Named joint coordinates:
◇ ◇ ◇

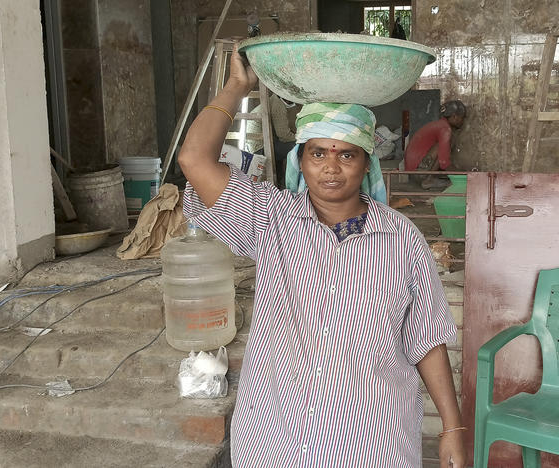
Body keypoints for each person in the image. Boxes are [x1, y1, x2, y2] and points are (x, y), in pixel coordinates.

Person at [178, 46, 466, 468]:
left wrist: (453, 429)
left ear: (366, 163)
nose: (331, 167)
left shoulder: (402, 239)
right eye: (318, 153)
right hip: (275, 441)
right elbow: (193, 159)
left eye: (346, 154)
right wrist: (237, 87)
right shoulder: (269, 220)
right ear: (301, 160)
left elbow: (427, 341)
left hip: (371, 442)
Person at [404, 100, 466, 189]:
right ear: (454, 116)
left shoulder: (439, 124)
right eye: (462, 117)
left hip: (412, 172)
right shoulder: (445, 129)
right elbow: (444, 162)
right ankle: (428, 180)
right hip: (418, 172)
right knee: (445, 145)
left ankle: (429, 177)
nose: (462, 121)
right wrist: (463, 175)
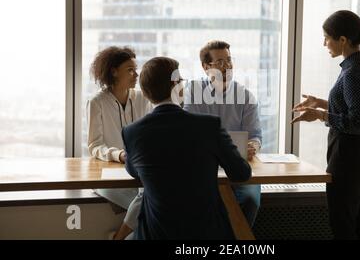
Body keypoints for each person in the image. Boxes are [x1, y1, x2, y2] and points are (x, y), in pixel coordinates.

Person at [122, 56, 251, 239]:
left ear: (145, 92)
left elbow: (134, 172)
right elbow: (241, 174)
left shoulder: (131, 133)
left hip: (156, 233)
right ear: (177, 86)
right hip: (206, 233)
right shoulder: (209, 126)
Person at [292, 10, 360, 240]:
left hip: (350, 154)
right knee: (359, 224)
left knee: (344, 226)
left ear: (342, 40)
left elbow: (358, 122)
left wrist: (320, 115)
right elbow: (355, 106)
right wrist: (321, 102)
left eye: (327, 37)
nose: (324, 43)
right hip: (357, 153)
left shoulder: (353, 72)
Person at [183, 40, 262, 227]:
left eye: (229, 60)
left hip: (238, 164)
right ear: (205, 67)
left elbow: (255, 135)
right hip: (203, 166)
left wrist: (253, 146)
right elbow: (188, 133)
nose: (226, 66)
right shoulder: (193, 91)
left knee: (250, 200)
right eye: (219, 62)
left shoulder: (246, 96)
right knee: (201, 203)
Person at [86, 46, 151, 240]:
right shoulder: (97, 102)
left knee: (151, 202)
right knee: (151, 205)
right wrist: (119, 155)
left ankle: (118, 238)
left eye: (136, 69)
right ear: (114, 72)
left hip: (140, 173)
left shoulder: (142, 98)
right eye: (130, 70)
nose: (136, 74)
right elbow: (94, 145)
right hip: (110, 177)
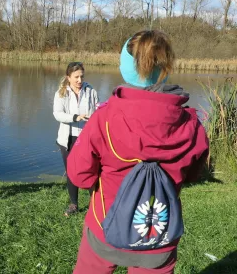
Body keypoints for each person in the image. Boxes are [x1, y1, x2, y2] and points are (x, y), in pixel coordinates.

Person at [67, 30, 209, 273]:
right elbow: (193, 173)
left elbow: (79, 175)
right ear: (165, 67)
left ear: (126, 67)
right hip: (158, 235)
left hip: (104, 227)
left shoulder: (104, 118)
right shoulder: (192, 124)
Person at [53, 61, 99, 217]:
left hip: (87, 138)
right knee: (71, 172)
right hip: (68, 139)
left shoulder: (90, 90)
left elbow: (98, 109)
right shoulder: (61, 93)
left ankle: (96, 204)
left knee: (92, 170)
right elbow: (57, 114)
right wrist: (75, 117)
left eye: (82, 76)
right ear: (68, 77)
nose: (80, 80)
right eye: (76, 77)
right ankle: (74, 204)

◇ ◇ ◇

▶ [Your instructions]: Every line above gets copied exactly; none of the pictures do.

▶ [Result of the task]:
Body keypoints for each person in the image. Boxes are [x1, y1, x2, y2] and points are (x, y), in pixel coordinates.

Person at [178, 46, 466, 468]:
left wrist: (453, 429)
left ear: (366, 163)
nose: (331, 167)
left shoulder: (402, 239)
right eye: (318, 153)
right hip: (275, 441)
right elbow: (193, 159)
left eye: (346, 154)
right wrist: (237, 87)
right shoulder: (269, 220)
right ear: (301, 160)
left elbow: (427, 341)
left hip: (371, 442)
Person at [404, 100, 466, 189]:
right ear: (454, 116)
left shoulder: (439, 124)
right eye: (462, 117)
left hip: (412, 172)
right shoulder: (445, 129)
right elbow: (444, 162)
right ankle: (428, 180)
right hip: (418, 172)
right knee: (445, 145)
left ankle: (429, 177)
nose: (462, 121)
right wrist: (463, 175)
Body keypoints for each person in the image. Boxes are [x1, y1, x2, y2] and points are (x, y), in pixel coordinates.

Person at [122, 56, 251, 239]:
left ear: (145, 92)
left elbow: (134, 172)
right elbow: (241, 174)
left shoulder: (131, 133)
left hip: (156, 233)
right ear: (177, 86)
right hip: (206, 233)
right shoulder: (209, 126)
Person at [292, 10, 360, 240]:
left hip: (350, 154)
right knee: (359, 224)
left knee: (344, 226)
left ear: (342, 40)
left elbow: (358, 122)
left wrist: (320, 115)
right elbow: (355, 106)
right wrist: (321, 102)
left eye: (327, 37)
nose: (324, 43)
right hip: (357, 153)
left shoulder: (353, 72)
Person at [183, 40, 262, 227]:
left eye: (229, 60)
left hip: (238, 164)
right ear: (205, 67)
left elbow: (255, 135)
right hip: (203, 166)
left wrist: (253, 146)
right elbow: (188, 133)
nose: (226, 66)
right shoulder: (193, 91)
left knee: (250, 200)
right eye: (219, 62)
left shoulder: (246, 96)
right knee: (201, 203)
Person at [86, 46, 151, 240]:
right shoulder: (97, 102)
left knee: (151, 202)
right knee: (151, 205)
right wrist: (119, 155)
left ankle: (118, 238)
left eye: (136, 69)
right ear: (114, 72)
left hip: (140, 173)
left shoulder: (142, 98)
right eye: (130, 70)
nose: (136, 74)
right elbow: (94, 145)
right hip: (110, 177)
Body keypoints for each person in the image. Boxes are [x1, y1, x2, y2] and points are (x, y), in pixel coordinates.

Person at [67, 30, 209, 273]:
right elbow: (193, 173)
left elbow: (79, 175)
right ear: (165, 67)
left ear: (126, 67)
right hip: (158, 235)
left hip: (104, 227)
left shoulder: (104, 118)
right shoulder: (192, 124)
Person at [53, 61, 99, 217]:
left hip: (87, 138)
right knee: (71, 172)
right hip: (68, 139)
left shoulder: (90, 90)
left elbow: (98, 109)
right shoulder: (61, 93)
left ankle: (96, 204)
left knee: (92, 170)
right elbow: (57, 114)
right wrist: (75, 117)
left eye: (82, 76)
right ear: (68, 77)
nose: (80, 80)
right eye: (76, 77)
right ankle: (74, 204)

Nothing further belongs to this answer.